▶ **DATA SHOWN**:
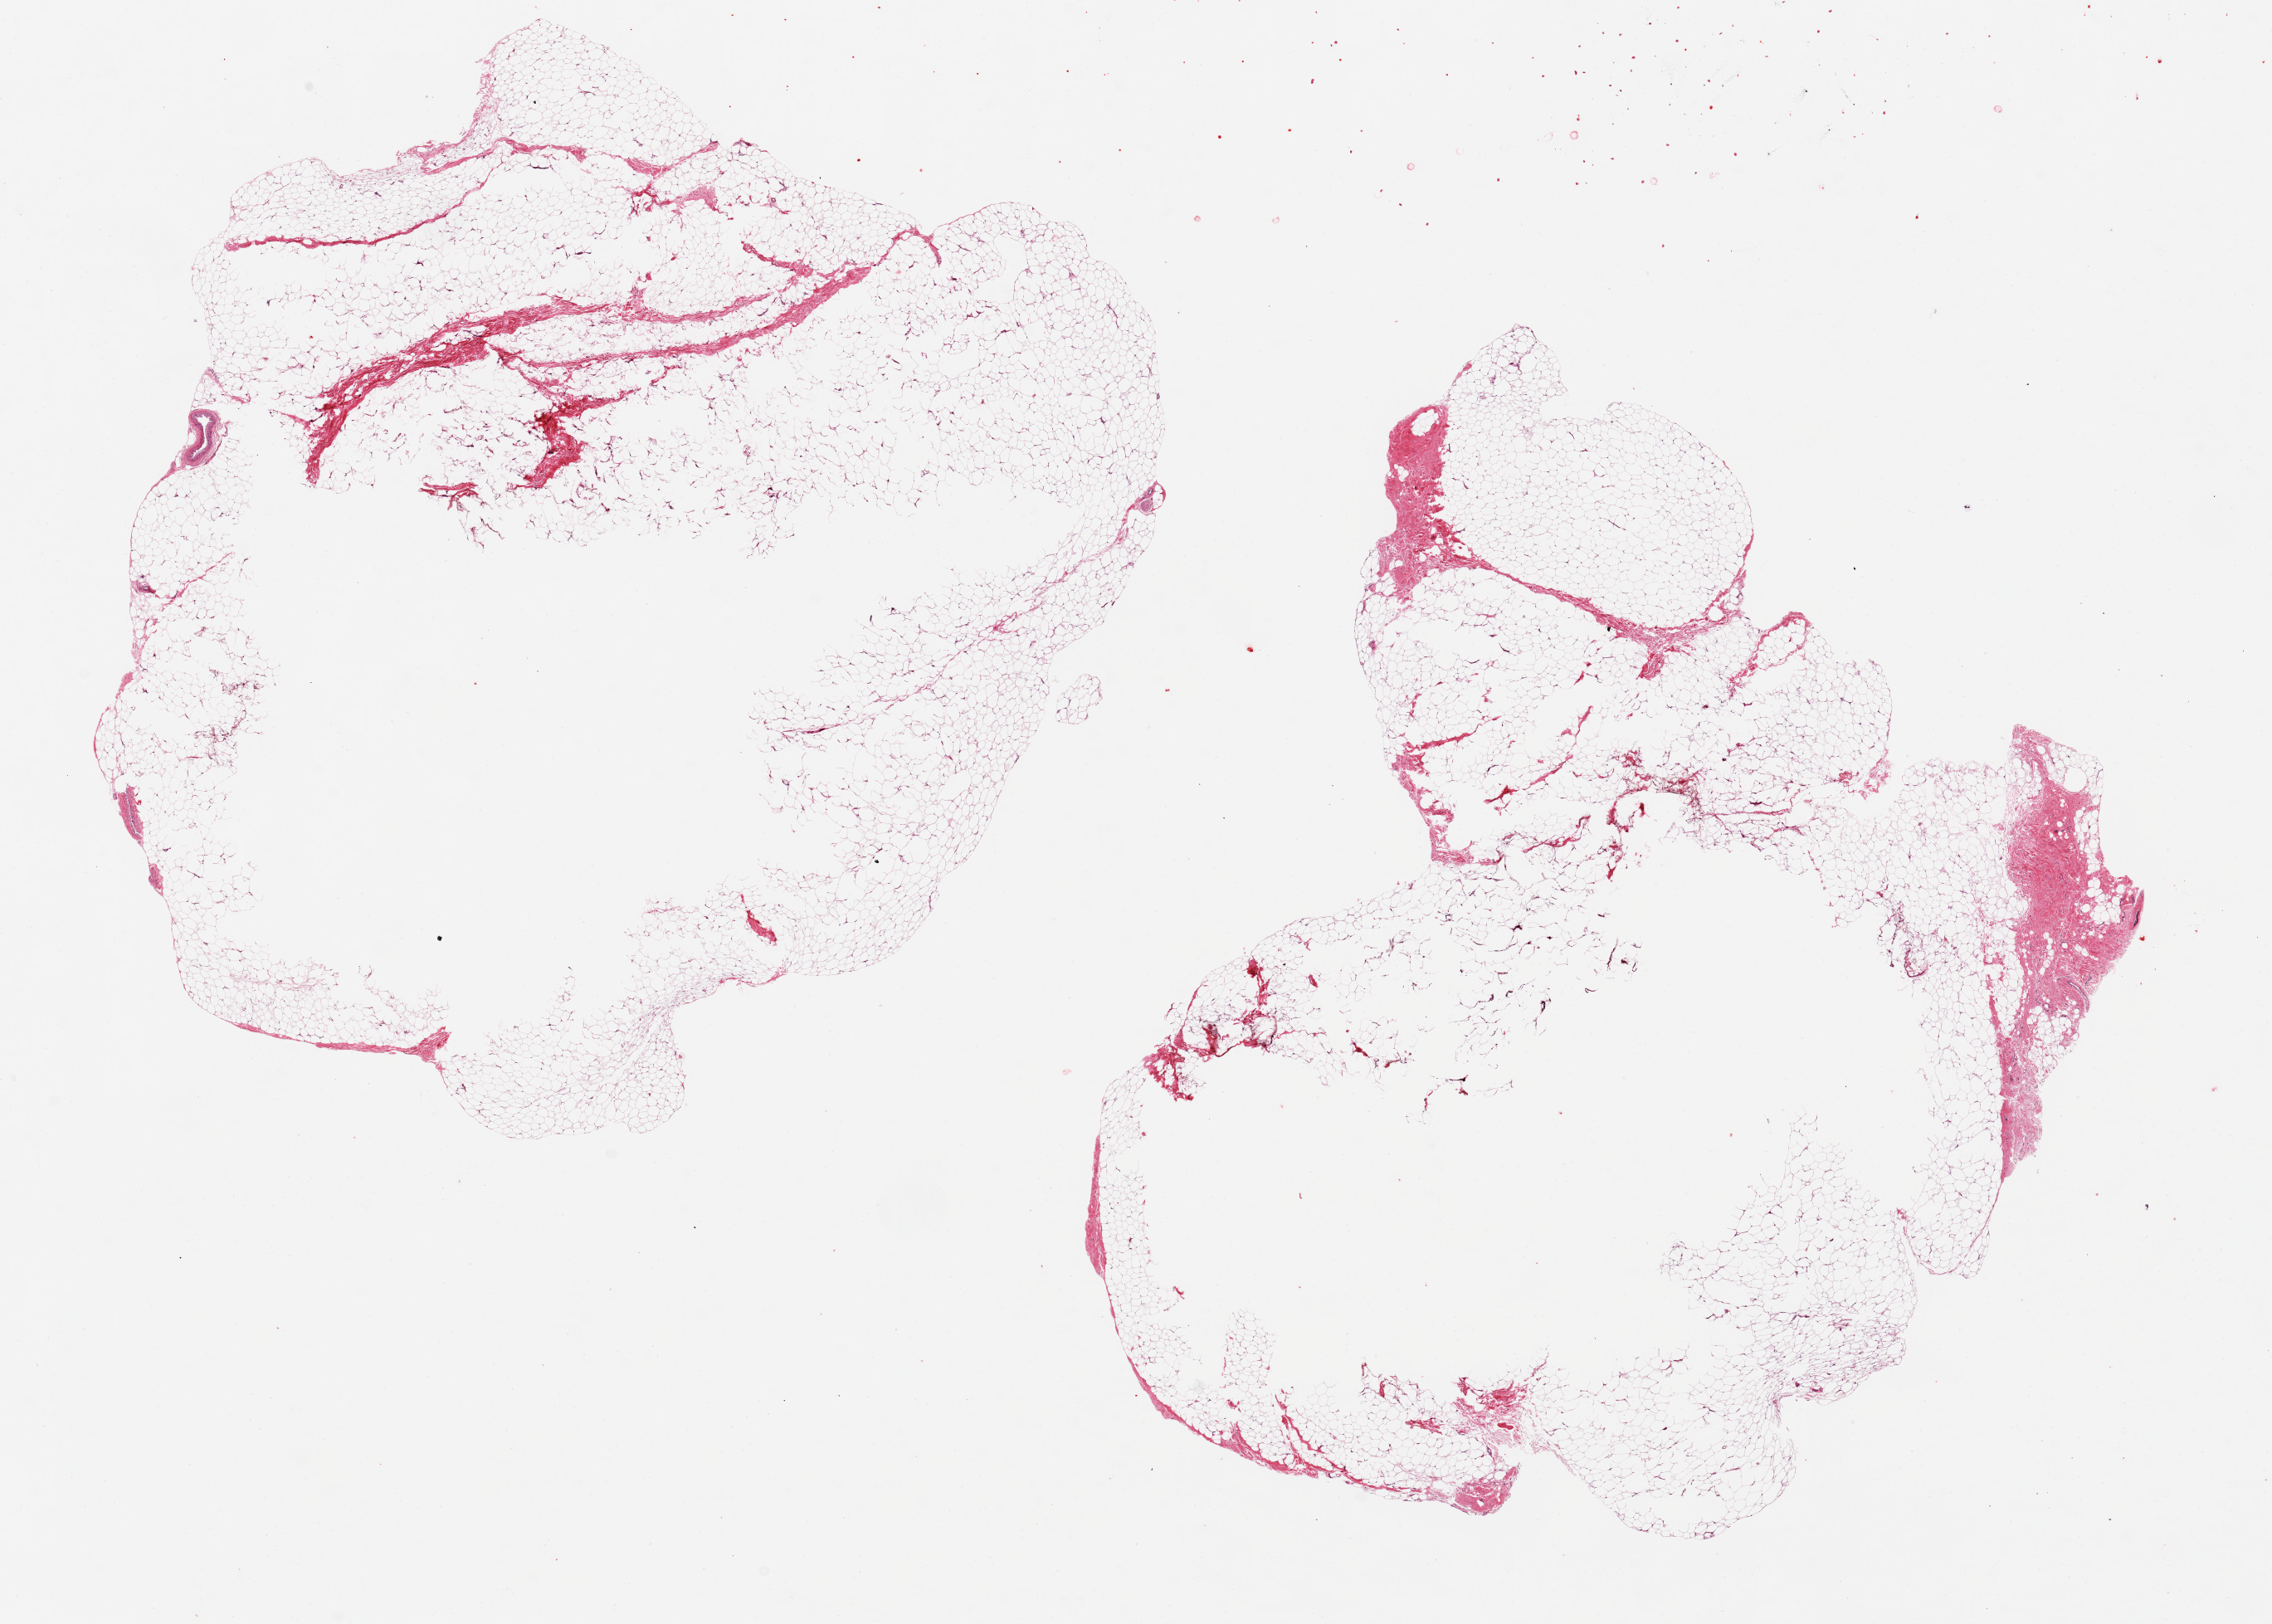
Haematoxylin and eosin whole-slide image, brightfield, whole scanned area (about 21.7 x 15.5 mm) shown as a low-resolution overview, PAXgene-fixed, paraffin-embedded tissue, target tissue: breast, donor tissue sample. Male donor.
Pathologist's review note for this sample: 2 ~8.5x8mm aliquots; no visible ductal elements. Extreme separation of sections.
...
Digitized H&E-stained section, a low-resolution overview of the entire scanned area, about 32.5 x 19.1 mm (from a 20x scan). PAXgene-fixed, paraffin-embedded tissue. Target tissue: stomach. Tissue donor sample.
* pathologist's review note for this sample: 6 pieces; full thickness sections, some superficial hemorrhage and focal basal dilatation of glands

▶ **WORK REQUIRED**:
Produce only the lines from the line containing "Digitized H&E-stained section, a" through the line containing "dilatation of glands", inclusive of both, exactly as they stand in the entries above.

▶ **ANSWER TO THE EXERCISE**:
Digitized H&E-stained section, a low-resolution overview of the entire scanned area, about 32.5 x 19.1 mm (from a 20x scan). PAXgene-fixed, paraffin-embedded tissue. Target tissue: stomach. Tissue donor sample.
* pathologist's review note for this sample: 6 pieces; full thickness sections, some superficial hemorrhage and focal basal dilatation of glands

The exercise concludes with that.